What is demolition? In basic terms, it is the process of bringing down something, like a structure. So what is explosive demolition? The basic premise in this process is to remove the structural support of a building to a particular level so that it falls down on itself. The intention is allow the heavier section to collide with the lower portion with such a force that it brings down the entire structure. This is normally achieved with the use of triggered explosives.
So essentially, gravity plays a huge role in a successful explosive demolition. The explosive must be carefully and strategically placed on various levels of the building to ensure multiple collapsing points. This means that it is a well-planned execution that requires a demolition work plan, which calculates the potential damage and sufficient number of explosives that will cause the collapse of the structure.
So what happens to the pile of rubble that ensure after? Can you imagine going through all that debris to clean up tiles, concrete, and other materials? Unlike in manual removal of support beams, explosive demolition collapses everything resulting in the creation of an implosion based on the examination of the architectural blueprints of the structure.
For demolition contractors, the challenge is not only controlling the way that the structure falls, like whether it should go over to a side where there is an open area of simply go down on its own footprints. The issue goes far beyond tipping the building over or even ensuring that surrounding structures are not damaged by the flying debris that ensues after the demolition works.
The challenge extends well after the building has fallen down. In most instances, the cleanup is more tedious than the preparation and execution of the explosive demolition. Aside from the building materials, cleanup crews also have to deal with clearing steel support cables used as safety precautions.
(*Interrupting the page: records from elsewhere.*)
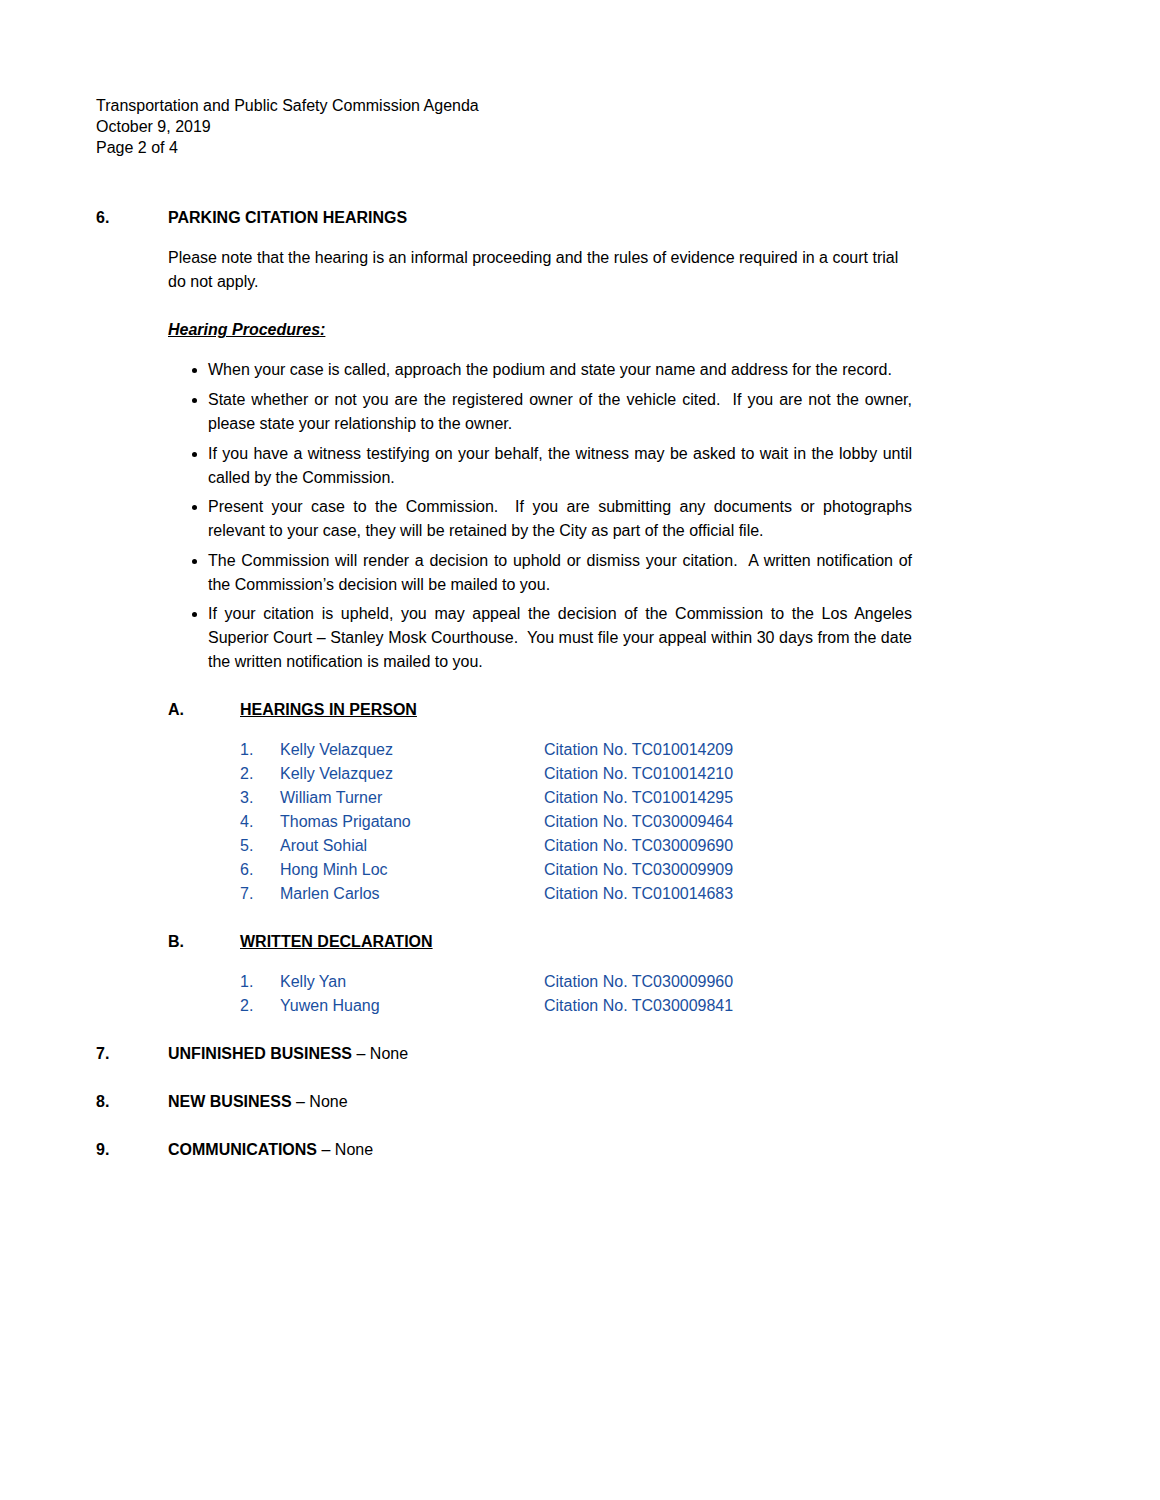Transportation and Public Safety Commission Agenda
October 9, 2019
Page 2 of 4
6.
PARKING CITATION HEARINGS
Please note that the hearing is an informal proceeding and the rules of evidence required in a court trial do not apply.
Hearing Procedures:
When your case is called, approach the podium and state your name and address for the record.
State whether or not you are the registered owner of the vehicle cited. If you are not the owner, please state your relationship to the owner.
If you have a witness testifying on your behalf, the witness may be asked to wait in the lobby until called by the Commission.
Present your case to the Commission. If you are submitting any documents or photographs relevant to your case, they will be retained by the City as part of the official file.
The Commission will render a decision to uphold or dismiss your citation. A written notification of the Commission’s decision will be mailed to you.
If your citation is upheld, you may appeal the decision of the Commission to the Los Angeles Superior Court – Stanley Mosk Courthouse. You must file your appeal within 30 days from the date the written notification is mailed to you.
A.
HEARINGS IN PERSON
| 1. | Kelly Velazquez | Citation No. TC010014209 |
| 2. | Kelly Velazquez | Citation No. TC010014210 |
| 3. | William Turner | Citation No. TC010014295 |
| 4. | Thomas Prigatano | Citation No. TC030009464 |
| 5. | Arout Sohial | Citation No. TC030009690 |
| 6. | Hong Minh Loc | Citation No. TC030009909 |
| 7. | Marlen Carlos | Citation No. TC010014683 |
B.
WRITTEN DECLARATION
| 1. | Kelly Yan | Citation No. TC030009960 |
| 2. | Yuwen Huang | Citation No. TC030009841 |
7.
UNFINISHED BUSINESS – None
8.
NEW BUSINESS – None
9.
COMMUNICATIONS – None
The approach to the demolition and cleanup would vary extensively based on the type of structure, its height, and the surrounding area. This only increases the challenge that contractors have to face when dealing with demolition works.
What is deconstruction? This is the labor-intensive process of demolishing a structure with the intention of maximizing the amount of materials that can be potentially recycled from the building. This means that magnesite, timber, carpet removal, and tiled floor removal may be done manually. Therefore, you can expect substantial amounts of hand demolition that is followed by hand sorting and separation of materials so that it can be prepared and ready for selling.
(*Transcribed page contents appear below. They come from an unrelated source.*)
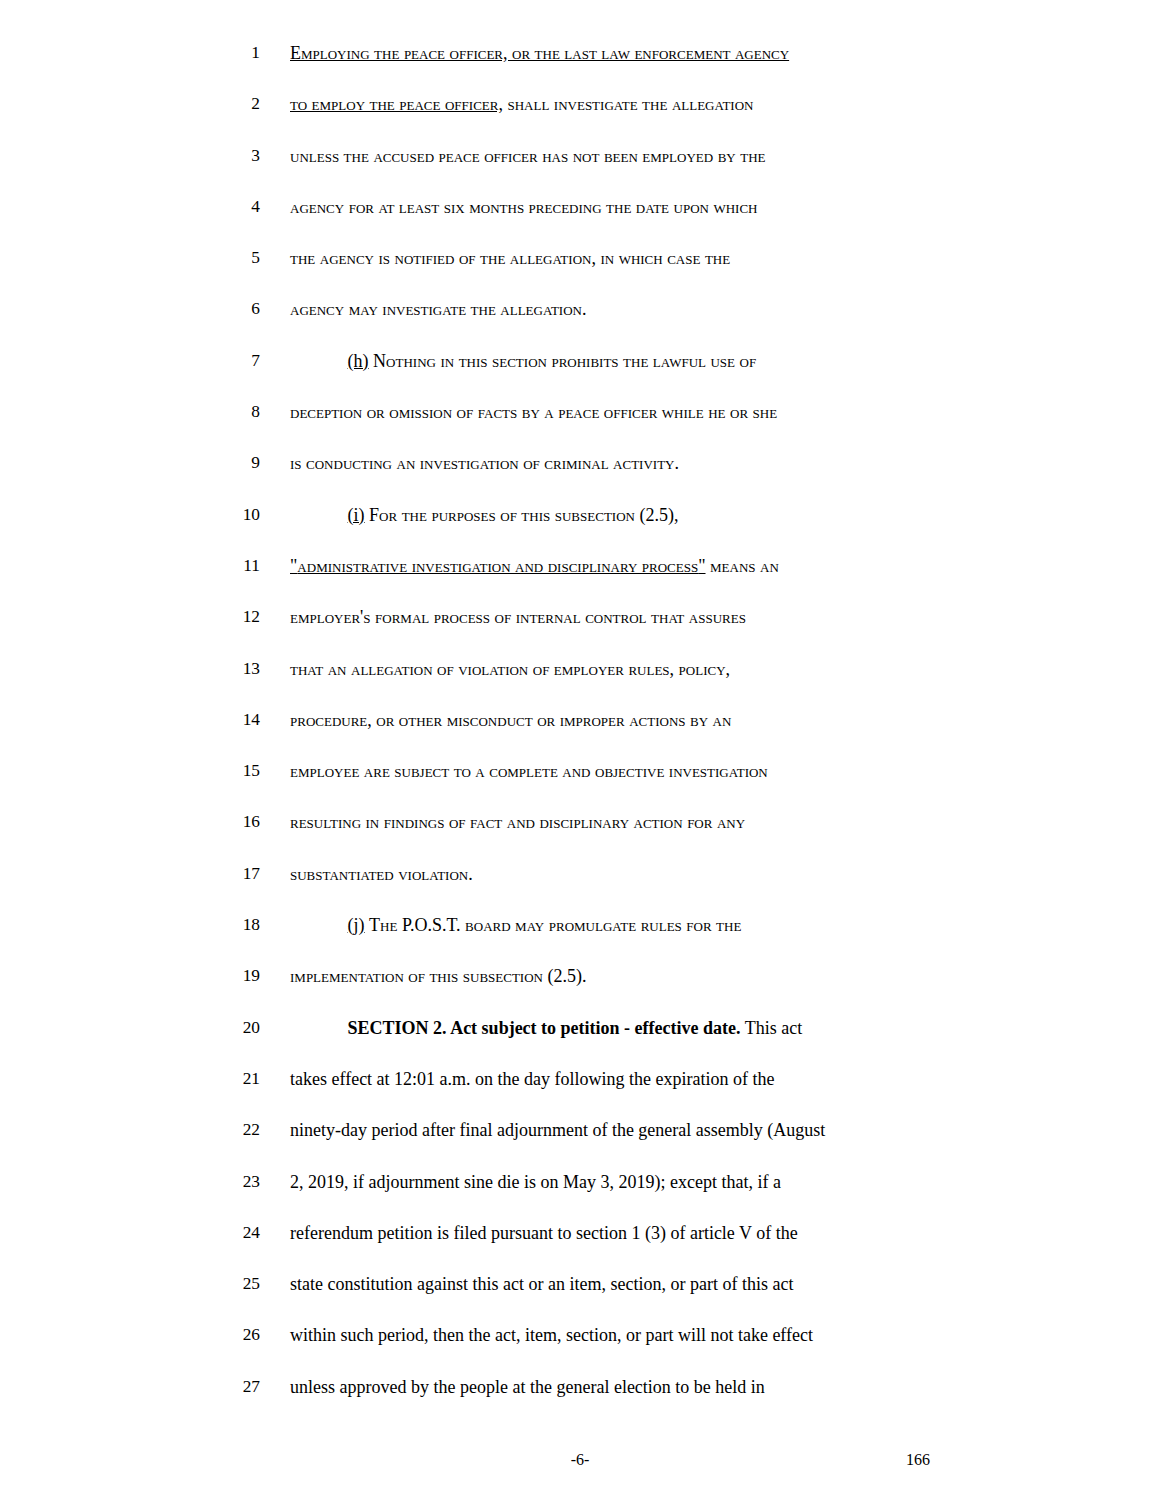Employing the peace officer, or the last law enforcement agency
to employ the peace officer, shall investigate the allegation
unless the accused peace officer has not been employed by the
agency for at least six months preceding the date upon which
the agency is notified of the allegation, in which case the
agency may investigate the allegation.
(h) Nothing in this section prohibits the lawful use of
deception or omission of facts by a peace officer while he or she
is conducting an investigation of criminal activity.
(i) For the purposes of this subsection (2.5),
"administrative investigation and disciplinary process" means an
employer's formal process of internal control that assures
that an allegation of violation of employer rules, policy,
procedure, or other misconduct or improper actions by an
employee are subject to a complete and objective investigation
resulting in findings of fact and disciplinary action for any
substantiated violation.
(j) The P.O.S.T. board may promulgate rules for the
implementation of this subsection (2.5).
SECTION 2. Act subject to petition - effective date. This act
takes effect at 12:01 a.m. on the day following the expiration of the
ninety-day period after final adjournment of the general assembly (August
2, 2019, if adjournment sine die is on May 3, 2019); except that, if a
referendum petition is filed pursuant to section 1 (3) of article V of the
state constitution against this act or an item, section, or part of this act
within such period, then the act, item, section, or part will not take effect
unless approved by the people at the general election to be held in
-6-
166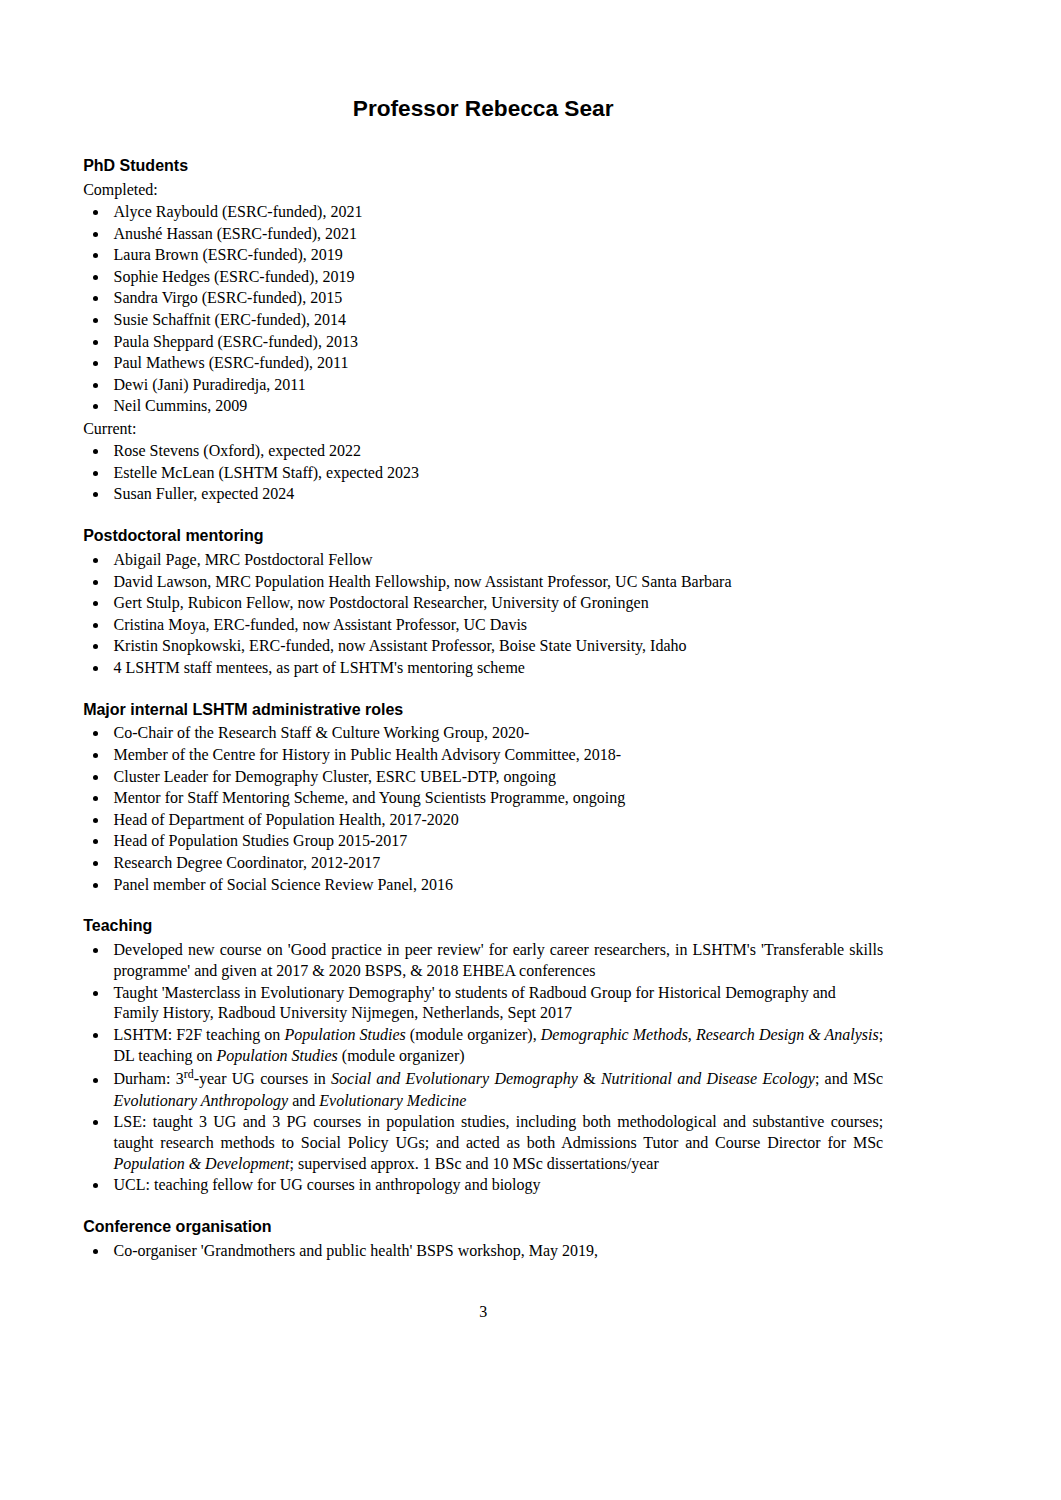Professor Rebecca Sear
PhD Students
Completed:
Alyce Raybould (ESRC-funded), 2021
Anushé Hassan (ESRC-funded), 2021
Laura Brown (ESRC-funded), 2019
Sophie Hedges (ESRC-funded), 2019
Sandra Virgo (ESRC-funded), 2015
Susie Schaffnit (ERC-funded), 2014
Paula Sheppard (ESRC-funded), 2013
Paul Mathews (ESRC-funded), 2011
Dewi (Jani) Puradiredja, 2011
Neil Cummins, 2009
Current:
Rose Stevens (Oxford), expected 2022
Estelle McLean (LSHTM Staff), expected 2023
Susan Fuller, expected 2024
Postdoctoral mentoring
Abigail Page, MRC Postdoctoral Fellow
David Lawson, MRC Population Health Fellowship, now Assistant Professor, UC Santa Barbara
Gert Stulp, Rubicon Fellow, now Postdoctoral Researcher, University of Groningen
Cristina Moya, ERC-funded, now Assistant Professor, UC Davis
Kristin Snopkowski, ERC-funded, now Assistant Professor, Boise State University, Idaho
4 LSHTM staff mentees, as part of LSHTM's mentoring scheme
Major internal LSHTM administrative roles
Co-Chair of the Research Staff & Culture Working Group, 2020-
Member of the Centre for History in Public Health Advisory Committee, 2018-
Cluster Leader for Demography Cluster, ESRC UBEL-DTP, ongoing
Mentor for Staff Mentoring Scheme, and Young Scientists Programme, ongoing
Head of Department of Population Health, 2017-2020
Head of Population Studies Group 2015-2017
Research Degree Coordinator, 2012-2017
Panel member of Social Science Review Panel, 2016
Teaching
Developed new course on 'Good practice in peer review' for early career researchers, in LSHTM's 'Transferable skills programme' and given at 2017 & 2020 BSPS, & 2018 EHBEA conferences
Taught 'Masterclass in Evolutionary Demography' to students of Radboud Group for Historical Demography and Family History, Radboud University Nijmegen, Netherlands, Sept 2017
LSHTM: F2F teaching on Population Studies (module organizer), Demographic Methods, Research Design & Analysis; DL teaching on Population Studies (module organizer)
Durham: 3rd-year UG courses in Social and Evolutionary Demography & Nutritional and Disease Ecology; and MSc Evolutionary Anthropology and Evolutionary Medicine
LSE: taught 3 UG and 3 PG courses in population studies, including both methodological and substantive courses; taught research methods to Social Policy UGs; and acted as both Admissions Tutor and Course Director for MSc Population & Development; supervised approx. 1 BSc and 10 MSc dissertations/year
UCL: teaching fellow for UG courses in anthropology and biology
Conference organisation
Co-organiser 'Grandmothers and public health' BSPS workshop, May 2019,
3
How does deconstruction differ from demolition, or are they the same? Conventional demolition usually allows for the recycling of as much as 90% of the materials recovered from a typical building site. In terms of the amount of recyclable materials generated, there is very little difference between these methods. The main difference lies in the labor-intensive nature associated with the process of deconstruction.
With conventional demolition, equipment and technology usually comes into play. Deconstruction relies on hand dismantlement and some level of concrete grinding. This means that deconstruction is comparatively more time consuming, but may be less expensive. The goal with both processes remain the same though, which is to maximize the amount of marketable recycled materials recovered from various demolition sites.
Waste Management Plan
The waste management plan is a tool used to show the level of compliance exhibited by a specific demolition contractor as it pertains to the existing regulations within a locality. The waste management plan or WMP usually covers the process of salvaging, reusing or recycling 100% of the solids like brick, concrete, rock, sand, soil, asphalt, and stone normally gathered from load bearing wall removals, shed removals or similar clearing activities.
It is equally important that at least 50% of the remaining demolition debris and construction materials generated from the roof, wall, floor removals be salvaged and recycled. In many localities, it is mandated that at least 50% of all the waste generated from building demolition is recycled.
So when is the WMP required? The requirement for the preparation and presentation of the WMP may vary. However, there may be similar circumstances wherein this documentation becomes necessary like when the building demolition work will reach a particular amount. For example if the demolition work (excluding cost of equipment rental) goes beyond $5,000, then the Building Official may require a WMP.
Renovation, remodeling, or the addition to any existing structure or the inclusion of a new structure may also require the preparation of a WMP. In this instance, the amount can be significantly higher considering that more work would be done. Normally, the Building Official would require the presentation of a WMP when the cost of the work goes beyond $250,000.
If the cost of the new structure that you will put up does not go beyond $250,000, but the square footage that it covers is equal or greater than 2,000 square feet, you may still be required by the Building Official to submit a WMP.
Again, it is necessary to emphasize that these regulations and requirements covering the waste management plan can vary depending on the building codes in your locality.